You can set 'State Killing on Gateway Failure' to 'Kill states for all gateways that are down' in Sys > Adv > Misc. As long as you have a gateway defined there it should kill those states.
Or you can set the TCP state timeout dircetly in Sys > Adv > Firewall&NAT. That set's it globally though.
However you can see there are states there for duplicate connections with different source ports. So it would be possible for that to open another state using a new source port with the old states still present.

Steve

somerino

@stephenw10
This makes it even more complicated.
So if it can create a new state, why doesn't it close the previous one.

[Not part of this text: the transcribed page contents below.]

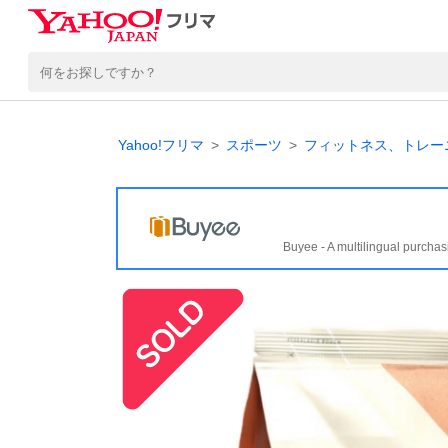
Yahoo!フリマ
スポーツ
フィットネス、トレー
Buyee - A multilingual purchas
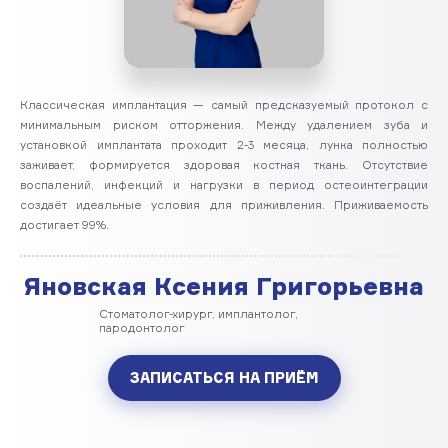
Классическая имплантация — самый предсказуемый протокол с
минимальным риском отторжения. Между удалением зуба и
установкой имплантата проходит 2-3 месяца, лунка полностью
заживает, формируется здоровая костная ткань. Отсутствие
воспалений, инфекций и нагрузки в период остеоинтеграции
создаёт идеальные условия для приживления. Приживаемость
достигает 99%.
Яновская Ксения Григорьевна
Стоматолог-хирург, имплантолог,
пародонтолог
ЗАПИСАТЬСЯ НА ПРИЁМ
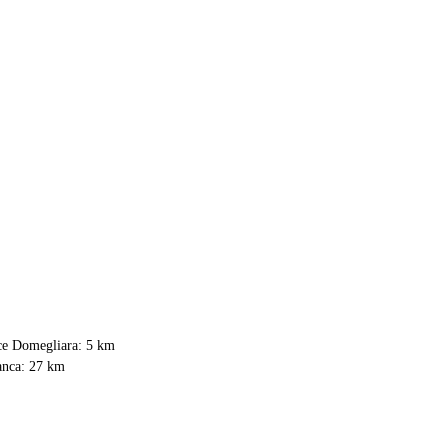
ice Domegliara: 5 km
ranca: 27 km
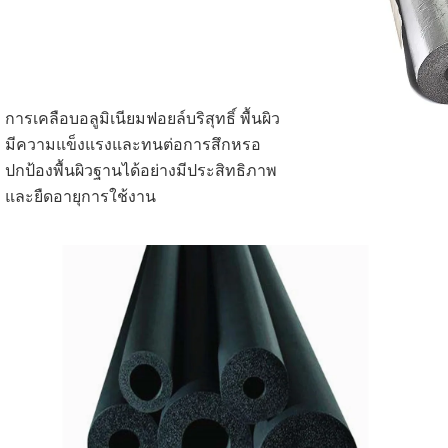
การเคลือบอลูมิเนียมฟอยล์บริสุทธิ์ พื้นผิว
มีความแข็งแรงและทนต่อการสึกหรอ 
ปกป้องพื้นผิวฐานได้อย่างมีประสิทธิภาพ
และยืดอายุการใช้งาน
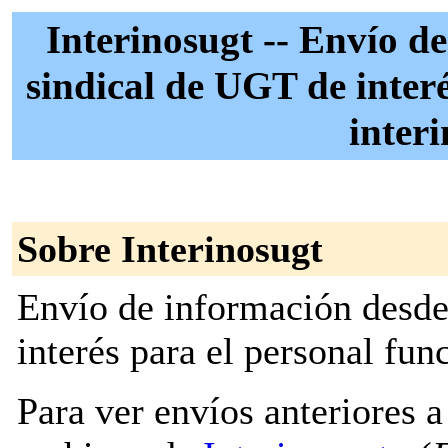
Interinosugt -- Envío d
sindical de UGT de interé
inter
Sobre Interinosugt
Envío de información desde
interés para el personal fun
Para ver envíos anteriores a 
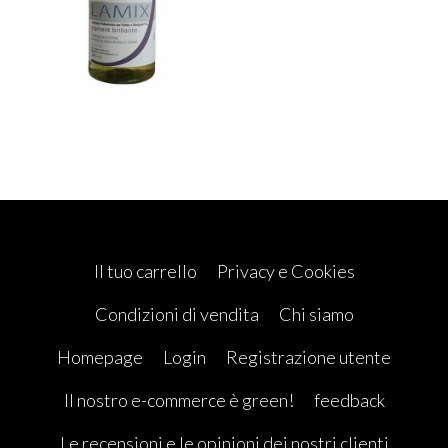
Il tuo carrello
Privacy e Cookies
Condizioni di vendita
Chi siamo
Homepage
Login
Registrazione utente
Il nostro e-commerce è green!
feedback
Le recensioni e le opinioni dei nostri clienti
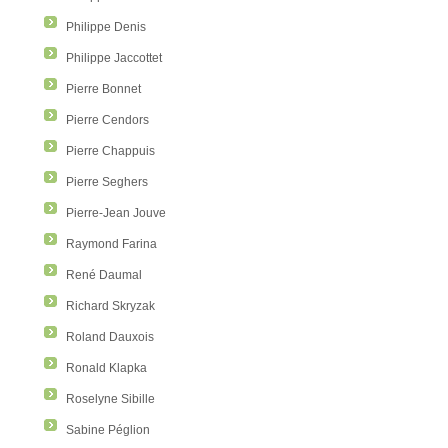
Philippe Denis
Philippe Jaccottet
Pierre Bonnet
Pierre Cendors
Pierre Chappuis
Pierre Seghers
Pierre-Jean Jouve
Raymond Farina
René Daumal
Richard Skryzak
Roland Dauxois
Ronald Klapka
Roselyne Sibille
Sabine Péglion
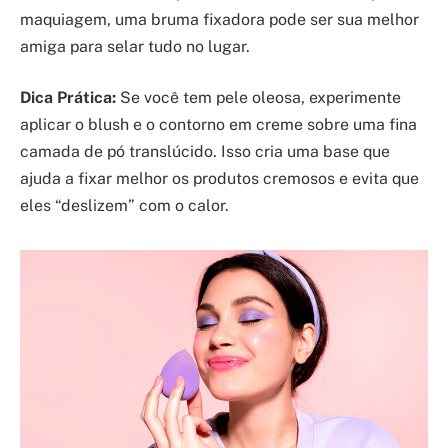
maquiagem, uma bruma fixadora pode ser sua melhor
amiga para selar tudo no lugar.
Dica Prática:
Se você tem pele oleosa, experimente
aplicar o blush e o contorno em creme sobre uma fina
camada de pó translúcido. Isso cria uma base que
ajuda a fixar melhor os produtos cremosos e evita que
eles “deslizem” com o calor.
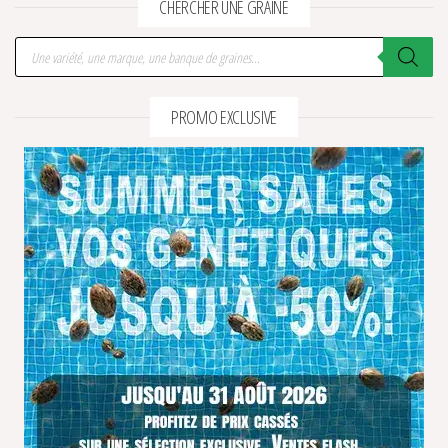
CHERCHER UNE GRAINE
Recherche de produits
PROMO EXCLUSIVE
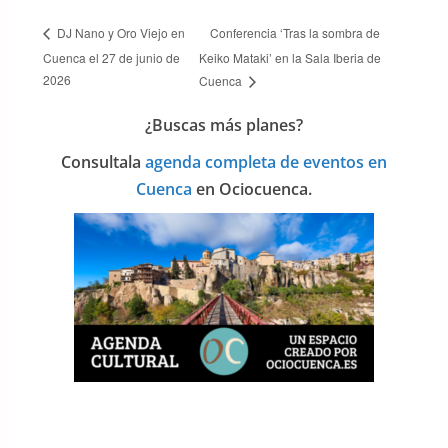
Conferencia ‘Tras la sombra de
DJ Nano y Oro Viejo en
Cuenca el 27 de junio de
Keiko Mataki’ en la Sala Iberia de
2026
Cuenca
¿Buscas más planes?
Consulta
la
agenda completa de eventos en
Cuenca
en Ociocuenca.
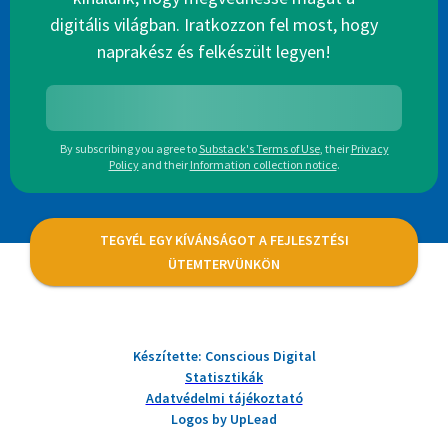
digitális világban. Iratkozzon fel most, hogy
naprakész és felkészült legyen!
By subscribing you agree to
Substack's Terms of Use
,
their
Privacy
Policy
and their
Information collection notice
.
TEGYÉL EGY KÍVÁNSÁGOT A FEJLESZTÉSI
ÜTEMTERVÜNKÖN
Készítette: Conscious Digital
Statisztikák
Adatvédelmi tájékoztató
Logos by UpLead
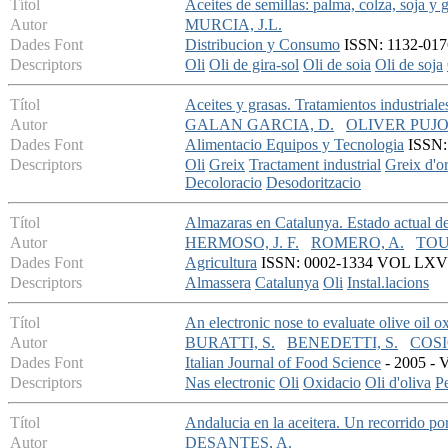
Títol
Aceites de semillas: palma, colza, soja y
Autor
MURCIA, J.L.
Dades Font
Distribucion y Consumo
ISSN: 1132-0176
Descriptors
Oli
Oli de gira-sol
Oli de soia
Oli de soja
Títol
Aceites y grasas. Tratamientos industriale
Autor
GALAN GARCIA, D.
OLIVER PUJOL
Dades Font
Alimentacio Equipos y Tecnologia
ISSN: 
Descriptors
Oli
Greix
Tractament industrial
Greix d'o
Decoloracio
Desodoritzacio
Títol
Almazaras en Catalunya. Estado actual de 
Autor
HERMOSO, J. F.
ROMERO, A.
TOUS
Dades Font
Agricultura
ISSN: 0002-1334 VOL LXVII -
Descriptors
Almassera
Catalunya
Oli
Instal.lacions
Títol
An electronic nose to evaluate olive oil o
Autor
BURATTI, S.
BENEDETTI, S.
COSI
Dades Font
Italian Journal of Food Science
- 2005 - V
Descriptors
Nas electronic
Oli
Oxidacio
Oli d'oliva
P
Títol
Andalucia en la aceitera. Un recorrido po
Autor
DESANTES, A.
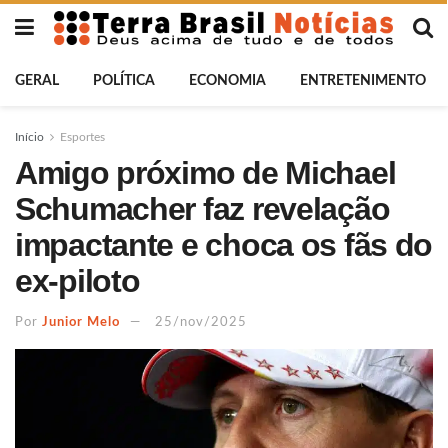
GERAL
POLÍTICA
ECONOMIA
ENTRETENIMENTO
Início
Esportes
Amigo próximo de Michael
Schumacher faz revelação
impactante e choca os fãs do
ex-piloto
Por
Junior Melo
25/nov/2025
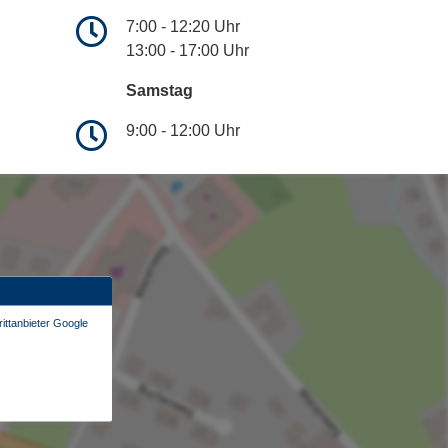
7:00 - 12:20 Uhr
13:00 - 17:00 Uhr
Samstag
9:00 - 12:00 Uhr
ittanbieter Google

I don't get it, why it doesn't close the tcp connection at all. why does it keep getting stuck at FIN_WAIT2

stephenw10

That's normal for TCP states. They will close when the state times out but if the firewall doesn't see the full close sequence between the end points it won't immediately close them. I don't expect that to cause a problem though since a new state will be opened with a different source port and that will be unaffected by any existing states.

Steve

somerino

@stephenw10
I think you're right.
I've set the Firewalll Optimization to normal, which should've set the time out for "FIN WAIT" to 900 seconds, but it still doesn't kill the state.
So I guess back to the roots to find out what the problem is.

EDIT
Well uhm, somehow it solved my problem automatically without restarting the VPN tunnel. I think the Firewall Optimization worked, need to do more testing though.